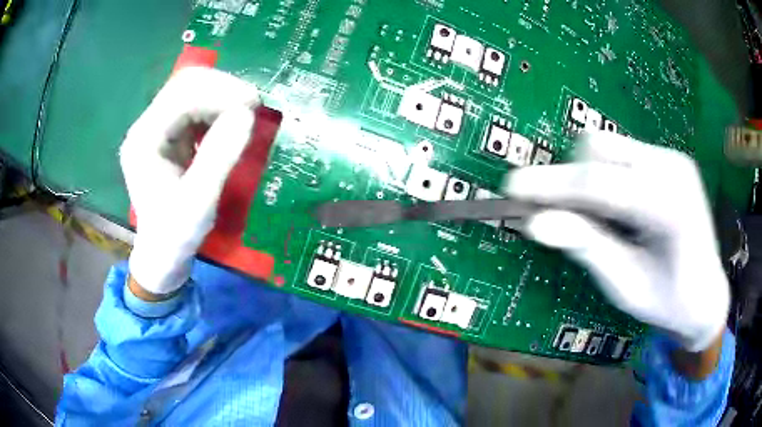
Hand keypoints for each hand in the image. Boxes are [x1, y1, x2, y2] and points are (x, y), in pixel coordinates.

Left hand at [120, 67, 259, 296]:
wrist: (163, 254)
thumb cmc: (176, 235)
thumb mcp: (199, 203)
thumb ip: (219, 157)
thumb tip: (246, 114)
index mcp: (144, 140)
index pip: (181, 96)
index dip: (219, 93)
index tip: (253, 106)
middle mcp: (147, 127)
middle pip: (185, 84)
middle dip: (222, 87)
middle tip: (253, 105)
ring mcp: (157, 128)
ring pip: (192, 89)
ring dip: (222, 94)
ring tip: (247, 112)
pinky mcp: (170, 134)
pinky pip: (197, 105)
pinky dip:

•••

■ Your instructions ■
When the string "hand" appears in a line of the records above, that line is to be copied.

■ Result ■
Hand keypoints for each hand in the image. Boxes are [x1, y1, x2, y2] and points are (x, y), in pixel coordinates.
Left hand at [120, 67, 259, 296]:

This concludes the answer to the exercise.